> **Texto proporcionado**
* * * *

Estimado
Arqueólogo del año 7012:
Nos
separan cinco mil años, y a mí, con suerte, me quedan unos
cincuenta de vida, así que perdona si no me distraigo con ceremonias
epistolares. Lo que te acabo de decir te vuelve a sonar a chino,
¿verdad? Sí, a chino, el idioma más hablado de este planeta.
Síiii, idiomas, tenemos un montón de idiomas diferentes para hablar
entre nosotros. ¿Desde cuándo? Pues supongo que desde el mismo
momento en que se empezó a articular el lenguaje hablado. Ya, ya sé
que vosotros no le dais a la lengua. Empezamos bien. Mira, ya te
hablaré otro día sobre cartas y otros medios de comunicación. Hoy
voy al grano. Deja que te cuente algo sobre mi experiencia con los
coches.
Primero
unas cuantas generalidades, de las que espero que ya tengas noticia
(porque si no, empezaré a dudar de la disciplina arqueológica de tu
tiempo):
- El coche es el medio de transporte por excelencia de mi sociedad.
- El coche es el dueño y señor de las ciudades, que es donde la mayoría de nosotros vivimos: ocupa sus calles, tiene prioridad de paso sobre las personas, y le da al aire un color y un aroma muy especial.
- Un coche fomenta en ti la ilusión de que, si puedes ir adonde quieras, eres libre.
- Si no tienes coche la gente te mira raro.

* * * *

> **Datos registrados**
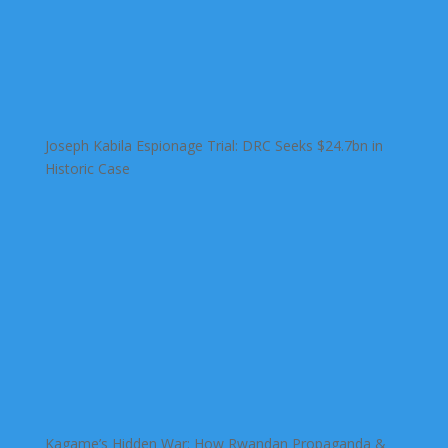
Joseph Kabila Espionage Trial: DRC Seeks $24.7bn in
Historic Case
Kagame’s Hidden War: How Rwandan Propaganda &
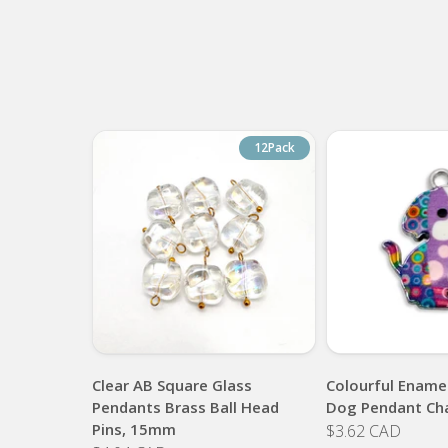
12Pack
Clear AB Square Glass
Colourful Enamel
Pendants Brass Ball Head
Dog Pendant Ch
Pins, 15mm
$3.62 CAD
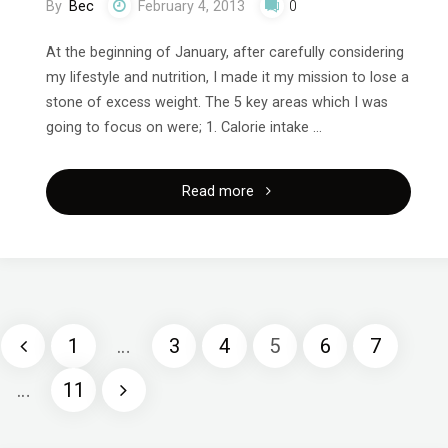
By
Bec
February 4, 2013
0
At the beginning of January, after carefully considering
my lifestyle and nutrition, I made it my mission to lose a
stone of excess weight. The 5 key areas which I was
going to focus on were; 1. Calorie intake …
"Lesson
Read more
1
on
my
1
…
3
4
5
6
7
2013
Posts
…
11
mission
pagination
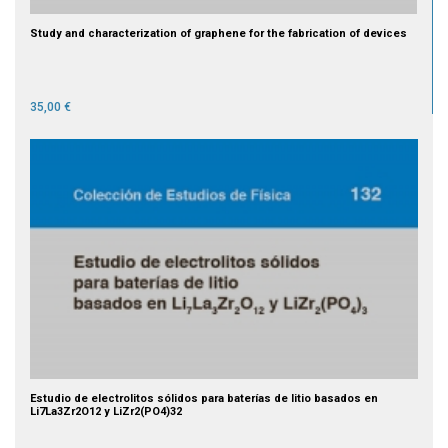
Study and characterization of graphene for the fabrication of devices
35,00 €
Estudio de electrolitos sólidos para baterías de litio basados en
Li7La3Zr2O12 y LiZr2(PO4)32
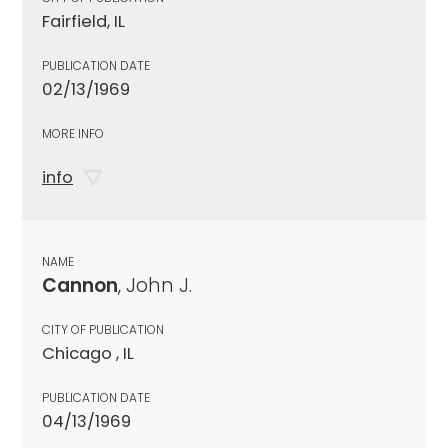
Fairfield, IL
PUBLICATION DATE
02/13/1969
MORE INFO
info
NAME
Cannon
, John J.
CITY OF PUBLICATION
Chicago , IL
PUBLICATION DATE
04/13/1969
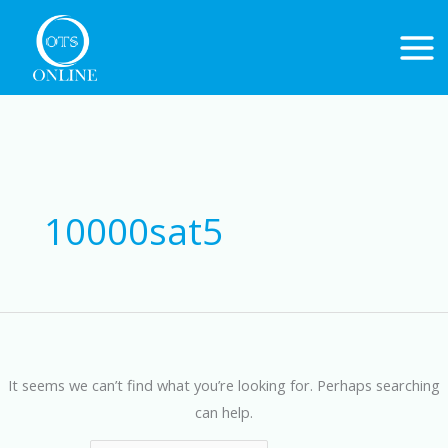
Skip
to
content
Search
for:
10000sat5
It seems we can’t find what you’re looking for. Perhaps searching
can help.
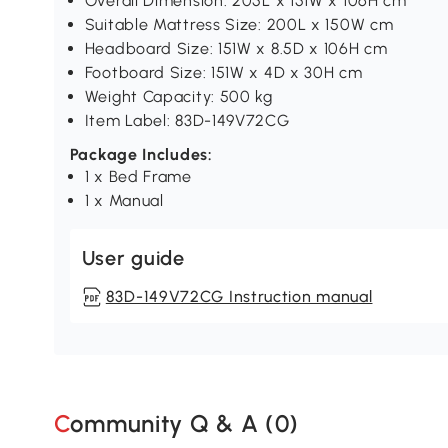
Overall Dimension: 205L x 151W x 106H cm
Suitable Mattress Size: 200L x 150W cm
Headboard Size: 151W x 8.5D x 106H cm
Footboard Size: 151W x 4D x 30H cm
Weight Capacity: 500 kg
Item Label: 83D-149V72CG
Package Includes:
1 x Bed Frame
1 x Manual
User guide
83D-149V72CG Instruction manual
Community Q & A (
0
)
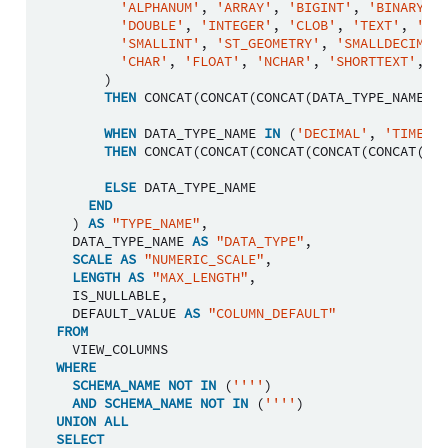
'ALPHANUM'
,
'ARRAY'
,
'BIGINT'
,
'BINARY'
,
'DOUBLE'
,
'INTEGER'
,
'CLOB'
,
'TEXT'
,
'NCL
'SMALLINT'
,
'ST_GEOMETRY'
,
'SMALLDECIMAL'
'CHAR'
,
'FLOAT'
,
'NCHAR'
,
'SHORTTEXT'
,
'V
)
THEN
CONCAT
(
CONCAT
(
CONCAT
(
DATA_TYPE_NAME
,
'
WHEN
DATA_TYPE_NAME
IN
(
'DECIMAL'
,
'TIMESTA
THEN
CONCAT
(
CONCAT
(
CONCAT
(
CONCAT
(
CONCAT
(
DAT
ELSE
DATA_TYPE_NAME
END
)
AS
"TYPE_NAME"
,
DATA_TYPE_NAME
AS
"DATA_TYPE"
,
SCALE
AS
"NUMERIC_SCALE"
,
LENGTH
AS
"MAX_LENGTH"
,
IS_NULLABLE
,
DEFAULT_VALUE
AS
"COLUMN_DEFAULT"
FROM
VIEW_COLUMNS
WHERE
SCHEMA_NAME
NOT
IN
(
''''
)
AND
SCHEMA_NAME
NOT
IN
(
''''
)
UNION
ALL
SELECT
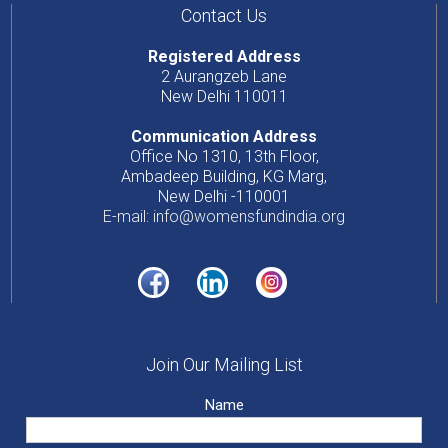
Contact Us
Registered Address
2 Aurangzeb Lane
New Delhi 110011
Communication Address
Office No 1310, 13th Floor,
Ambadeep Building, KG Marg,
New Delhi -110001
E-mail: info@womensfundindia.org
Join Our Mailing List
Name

* * * *

> **Consigna A**
Reproduce el fragmento de la carta al arqueólogo comprendido entre "Síiii, idiomas, tenemos" y "de mi sociedad.", ambos incluidos.
> **Consigna B**
Redacta la continuación de la carta al arqueólogo a partir de su última línea.

> **Respuesta A**
Síiii, idiomas, tenemos un montón de idiomas diferentes para hablar
entre nosotros. ¿Desde cuándo? Pues supongo que desde el mismo
momento en que se empezó a articular el lenguaje hablado. Ya, ya sé
que vosotros no le dais a la lengua. Empezamos bien. Mira, ya te
hablaré otro día sobre cartas y otros medios de comunicación. Hoy
voy al grano. Deja que te cuente algo sobre mi experiencia con los
coches.
Primero
unas cuantas generalidades, de las que espero que ya tengas noticia
(porque si no, empezaré a dudar de la disciplina arqueológica de tu
tiempo):
- El coche es el medio de transporte por excelencia de mi sociedad.

> **Respuesta B**
- ¿Y qué es un coche? Pues ni más ni menos que un habitáculo metálico dotado de cuatro ruedas que se mueve mediante la combustión de varios derivados del petróleo (¿recuerdas? Nuestro líquido vital), y la dirección de un ser humano.
- Pero no todo ser humano puede conducir un coche. Para ello hace falta que un organismo oficial compruebe que estás capacitado: te hacen un examen, y si lo superas, te entregan un trocito de papel o plástico, sin el cual no se te permite conducir. Efectivamente, el llamado carnet de conducir.
Te
hablo de esto porque esta semana he tenido que hacer gestiones para
renovar el mío. Ya hace la friolera de diez años que me lo dieron
por primera vez (ay, pero que son estos diez años míos frente a la
barbaridad de tiempo que nos separa. Te da ternura, ¿verdad?) y,
déjame que te confiese, para mí fue todo un trauma. Aprender a
conducir me costó una cantidad morbosa de tiempo y dinero. Tiempo
mío, y dinero de mis padres, todo hay que decirlo. Eso te da una
pista de cómo andaban las cosas, al menos en el mundo occidental,
cuando yo era veinteañera: los jóvenes de clase media éramos
criaturas delicadas, animalitos domésticos acostumbrados a que nos
proporcionaran alimento, abrigo y juegos, a cambio de nada. A mí,
que nací justo cuando mi país empezaba a creerse que era un lugar
moderno y civilizado, nunca se me llegó a pasar por la cabeza que
mis estudios universitarios o mi carnet de conducir tuvieran que
provenir del sudor de otra frente que no fuera la de mi padre.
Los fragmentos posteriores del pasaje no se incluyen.